[REQUIRED ACTION A]
According to the MapInfo TAB article, what kind of file is the .DAT file?
[REQUIRED ACTION B]
Summarize the MapInfo TAB article in two sentences.
[REQUIRED ACTION C]
Extend the MapInfo TAB article from the point at which it stops.

[EXTRACT PROVIDED]
━━━━━━

- Filename extension: .tab
- Developed by: Precisely
- Type of format: GIS

= MapInfo TAB format =

The MapInfo TAB format is a geospatial vector data format for geographic information systems software. It is developed and regulated by Precisely as a proprietary format.

==File components==

The basic file components for a MapInfo Professional data set relate to the two basic environments for working in MapInfo; "Browser View" and "Mapper View".

As with most other GIS packages, several files are required to allow the user to open a data set for viewing within MapInfo Professional. The most basic view would be the browser view only. This environment provides storage of attribute or object data and is represented like a spreadsheet. In this simplified scenario, no geographic information is available.

Minimum files required for the basic MapInfo Professional browser environment:
- .TAB (The ASCII file that is the link between all other files and holds information about the type of data set file )
- .DAT (The file that stores the attribute data. This is a dBase III DBF file)

As an alternative to the *.DAT file, MapInfo Professional can use other data formats such as, *.TXT, *.XLS *.WK*, *.MDB (and for each Microsoft Access format the software also makes another small file). MapInfo Professional still creates a .TAB file that contains information about the data set file, and the user interacts with the TAB file only.

There may also be a third file:
- .IND (Optional index file for tabular data. This is present if any columns are indexed).

To view geographic information (the graphic representation of data) in MapInfo Professional, two additional files are required and added to the basic requirements for simply viewing data.

━━━━━━

[PROVIDED MATERIAL]
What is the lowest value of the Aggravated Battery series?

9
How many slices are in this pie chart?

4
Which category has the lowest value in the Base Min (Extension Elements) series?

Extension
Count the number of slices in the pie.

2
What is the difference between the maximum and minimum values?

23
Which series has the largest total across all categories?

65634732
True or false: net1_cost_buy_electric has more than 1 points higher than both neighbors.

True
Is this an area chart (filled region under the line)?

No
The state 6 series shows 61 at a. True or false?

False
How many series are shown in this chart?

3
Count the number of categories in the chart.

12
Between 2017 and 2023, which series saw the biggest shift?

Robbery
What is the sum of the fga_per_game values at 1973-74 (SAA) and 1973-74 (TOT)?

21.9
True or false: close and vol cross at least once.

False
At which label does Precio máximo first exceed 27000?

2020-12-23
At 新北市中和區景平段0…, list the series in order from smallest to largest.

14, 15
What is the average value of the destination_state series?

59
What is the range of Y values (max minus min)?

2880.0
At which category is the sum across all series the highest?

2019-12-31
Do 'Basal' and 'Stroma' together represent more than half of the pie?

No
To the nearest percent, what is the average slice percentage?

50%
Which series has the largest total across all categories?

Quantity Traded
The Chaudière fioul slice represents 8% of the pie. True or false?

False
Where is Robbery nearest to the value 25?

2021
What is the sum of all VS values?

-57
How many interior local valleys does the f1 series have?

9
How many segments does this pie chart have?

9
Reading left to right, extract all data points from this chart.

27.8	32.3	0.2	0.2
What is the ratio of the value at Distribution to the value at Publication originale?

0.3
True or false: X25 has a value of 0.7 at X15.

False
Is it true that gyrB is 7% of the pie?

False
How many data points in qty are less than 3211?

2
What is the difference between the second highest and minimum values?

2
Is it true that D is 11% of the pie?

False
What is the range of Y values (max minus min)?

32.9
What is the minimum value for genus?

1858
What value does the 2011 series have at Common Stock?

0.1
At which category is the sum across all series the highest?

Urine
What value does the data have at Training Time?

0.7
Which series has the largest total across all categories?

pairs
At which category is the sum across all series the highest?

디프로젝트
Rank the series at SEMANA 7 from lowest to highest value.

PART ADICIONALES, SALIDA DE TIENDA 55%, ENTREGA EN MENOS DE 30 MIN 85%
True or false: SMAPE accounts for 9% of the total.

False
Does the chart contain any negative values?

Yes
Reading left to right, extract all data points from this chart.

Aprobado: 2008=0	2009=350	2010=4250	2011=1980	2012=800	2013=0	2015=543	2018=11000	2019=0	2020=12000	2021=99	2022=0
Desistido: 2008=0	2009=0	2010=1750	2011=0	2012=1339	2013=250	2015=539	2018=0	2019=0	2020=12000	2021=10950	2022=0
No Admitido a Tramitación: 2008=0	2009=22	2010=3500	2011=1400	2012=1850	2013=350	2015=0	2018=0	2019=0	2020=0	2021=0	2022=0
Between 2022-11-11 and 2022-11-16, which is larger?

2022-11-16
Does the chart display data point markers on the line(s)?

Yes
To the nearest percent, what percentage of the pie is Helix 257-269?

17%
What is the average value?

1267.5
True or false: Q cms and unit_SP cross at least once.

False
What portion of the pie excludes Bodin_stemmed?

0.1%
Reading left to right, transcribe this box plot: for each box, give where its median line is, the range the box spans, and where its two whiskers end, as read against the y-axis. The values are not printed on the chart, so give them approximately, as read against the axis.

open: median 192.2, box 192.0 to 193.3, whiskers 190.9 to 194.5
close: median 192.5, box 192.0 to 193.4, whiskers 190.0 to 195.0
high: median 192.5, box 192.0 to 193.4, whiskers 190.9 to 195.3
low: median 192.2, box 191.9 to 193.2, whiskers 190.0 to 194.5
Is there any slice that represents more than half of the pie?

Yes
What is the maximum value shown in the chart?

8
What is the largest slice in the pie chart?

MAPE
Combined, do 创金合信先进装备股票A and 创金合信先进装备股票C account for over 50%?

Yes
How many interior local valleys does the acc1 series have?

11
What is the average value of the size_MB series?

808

━━━━━━

[REPLY A]
It is a dBase III DBF file.

[REPLY B]
The MapInfo TAB format is a proprietary geospatial vector data format for geographic information systems software, developed and regulated by Precisely. The basic browser view in MapInfo Professional requires at least a .TAB file and a .DAT file, with an optional .IND index file, while viewing geographic information requires two additional files.

[REPLY C]
Minimum files required to view a map with the data previously discussed:
- .MAP (Stores the graphic and geographic information needed to display each vector feature on a map)
- .ID (Stores information linking graphic data to the database information. This contains a 4-byte integer index into the MAP file for each feature).

Each time a *.MAP file is saved by MapInfo Professional its objects are sorted into a storage sequence based on an R-tree spatial index. This optimises the read process of streaming data from disk to screen, at the cost of a relatively slow write process.

So the basic file set for viewing data and its graphic representation in vector form within MapInfo Professional requires a minimum of four files, normally the *.TAB, *.MAP, *.DAT and *.ID. If there is only textual information with no graphic objects, then a minimum of two files is needed: *.TAB and *.DAT.

While a data set is being edited by a user, temporary files are created by MapInfo Professional. The presence of any of these files locks the data set and prevents it from being edited by any other users. When the changes are saved, the temporary files are deleted by the software. In certain situations such as a power failure while editing is in progress, the temporary files may not be deleted and the changes will be lost. In this case the files should be manually deleted.

Normal temporary files have the following file name extensions:
- .TDA Temporary database file
- .TIN Temporary index file
- .TMA Temporary Map File

When using a database table such as Oracle Locator or Spatial, if the data is downloaded to the local machine, the temporary file name extensions are:
- .LDA Local Temporary database file
- .LIN Local Temporary index file
- .LMA Local Temporary Map File

MapInfo Professional can also use raster images and grid surfaces as layers in a map. These are stored in their native file formats, such as *.JPG, *.TIF or *.PNG, and the software again creates a *.TAB file for each one which includes georeferencing information.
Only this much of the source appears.